At full speed, the 7500 runs at 270MHz core, 210MHz (DDR) memory speed, operating at 1.5v. In this mode, the Mobility Radeon 7500 outperforms anything available today by a large margin from what we've seen. When you are unplugged from the wall and running off battery power, the chip reduces its clock speed to 66MHz core, at just 1.2 volts, while the memory stays at 210MHz. In this mode, 2D and simple 3D applications run well, and DVD playback remains smooth. This mode can reduce power consumption as much as 45%.

As the user, you always have the ability to disable POWERPLAY if you need full performance when running off battery power.

Another of the many ways the Mobility Radeon 7500 helps conserve notebook power should be very familiar to any of you who have used a Rage128 or Radeon based card for DVD playback.  The 7500 fully supports ATI's excellent Motion Compensation and iDCT acceleration, pioneered with the ATI Rage128 series of chips.  The benefit of this is quite surprising when you take into account all the other components involved in DVD and Video playback.

During our meeting, we were treated to a 3 minute clip of the lobby scene running from the Matrix DVD. This was run with no frames dropped while the laptop was running in power save mode at 66MHz.  This high-action scene uses only 15% CPU power when run on a 1.13GHz Pentium III.  With CPU usage that low, the CPU can clock itself much lower which can contribute significantly to the power savings.  Keeping in mind that laptop CPUs can top 15 watts power draw at full load, while the Mobility Radeon 7500 draws roughly just 0.9 watts of power during accelerated DVD decoding, you can begin to see what kind of savings you are looking at.  Feel free to play your own DVDs on that long plane flight instead of the drivel airlines try to feed you, without worrying about running out of battery power...

POWERPLAY also has an advanced feature which can reduce the LCD refresh rate when the notebook is operated in battery mode.  Given that the LCD is one of the most power hungry components in a laptop this can be quite beneficial.  I asked the ATI about this in our meeting, and the reduced refresh rate is around 50Hz as opposed to the normal 60Hz seen on LCDs.

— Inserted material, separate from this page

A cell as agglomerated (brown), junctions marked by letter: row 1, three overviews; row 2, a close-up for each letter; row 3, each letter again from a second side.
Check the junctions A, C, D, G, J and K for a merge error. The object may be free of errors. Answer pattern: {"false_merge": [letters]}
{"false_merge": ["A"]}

All of these power saving techniques help the Mobility Radeon 7500 to reach never before seen mobile graphics performance, while accomplishing it at an extremely low power cost.

Memory Interface

The Mobility Radeon 7500 builds on the original Mobility Radeon in providing a powerful and flexible memory interface to notebook manufacturers.  The Mobility Radeon 7500 can support 16MB or 32MB of integrated ram built into the chip (note: this isn't eDRAM, but memory chips built into the same package as the graphics core), as well as discrete memory (off chip) up to 64MB.  There are 3 different primary memory configurations the Mobility Radeon 7500 can work in.  Here's how it breaks down:

Using only discrete memory you can have 16MB to 64MB ram using an external 64bit or 128bit memory interface.  This is known as the "P" variant.

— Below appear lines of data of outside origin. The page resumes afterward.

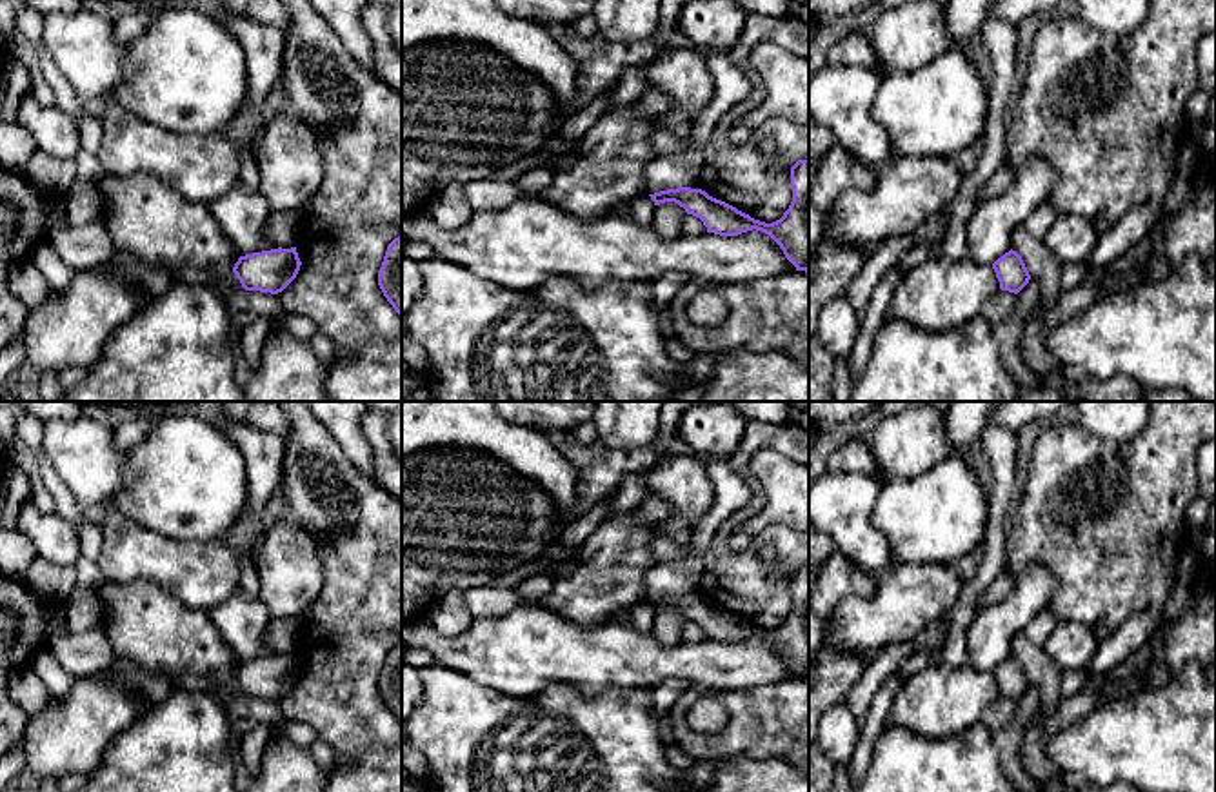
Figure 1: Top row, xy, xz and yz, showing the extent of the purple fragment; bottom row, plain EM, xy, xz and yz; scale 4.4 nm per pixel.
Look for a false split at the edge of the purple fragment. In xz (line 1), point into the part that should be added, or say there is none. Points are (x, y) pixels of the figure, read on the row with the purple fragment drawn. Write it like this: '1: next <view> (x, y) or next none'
1: next none

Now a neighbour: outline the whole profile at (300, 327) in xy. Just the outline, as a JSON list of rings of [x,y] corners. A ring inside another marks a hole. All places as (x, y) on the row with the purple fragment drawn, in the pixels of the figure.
[[[285,311],[276,320],[274,327],[304,342],[309,342],[318,331],[316,325],[309,318],[300,314],[291,314]]]

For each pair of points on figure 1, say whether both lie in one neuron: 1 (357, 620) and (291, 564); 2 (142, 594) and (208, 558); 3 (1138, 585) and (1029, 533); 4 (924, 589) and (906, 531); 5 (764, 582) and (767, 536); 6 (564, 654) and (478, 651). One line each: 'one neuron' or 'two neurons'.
1: two neurons
2: two neurons
3: one neuron
4: two neurons
5: one neuron
6: one neuron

The CSP-16 variant has 16MB internal memory, and an optional 16MB external memory for a total of up to 32MB.  Just using the 16MB internal gives you a 64bit memory interface, while having 16MB internal + 16MB external runs at 128bit.

The CSP-32 variant has 32MB internal memory, running at 64bit.  Adding the additional 32MB external memory (for a total of 64MB) runs at 128bit.

So, to sum that all up you can have:
  • 128bit memory interface using only discrete memory.
  • 64bit internal + 64bit external = 128bit interface when using integrated and discrete memory in combination
  • or 64bit internal memory interface using exclusively internal memory

The advantage of the flexibility of the memory controller resides in the ability for notebook manufacturers to integrate full 128bit memory configurations while reducing the design complexity.  The flexible memory interface, tied together with the advanced power management features of  POWERPLAY, allows notebook manufacturers to scale the memory and system performance appropriately for the power, cost and performance requirements of mobile computing ranging from value and ultra-portable notebooks to the most powerful desktop replacement machines.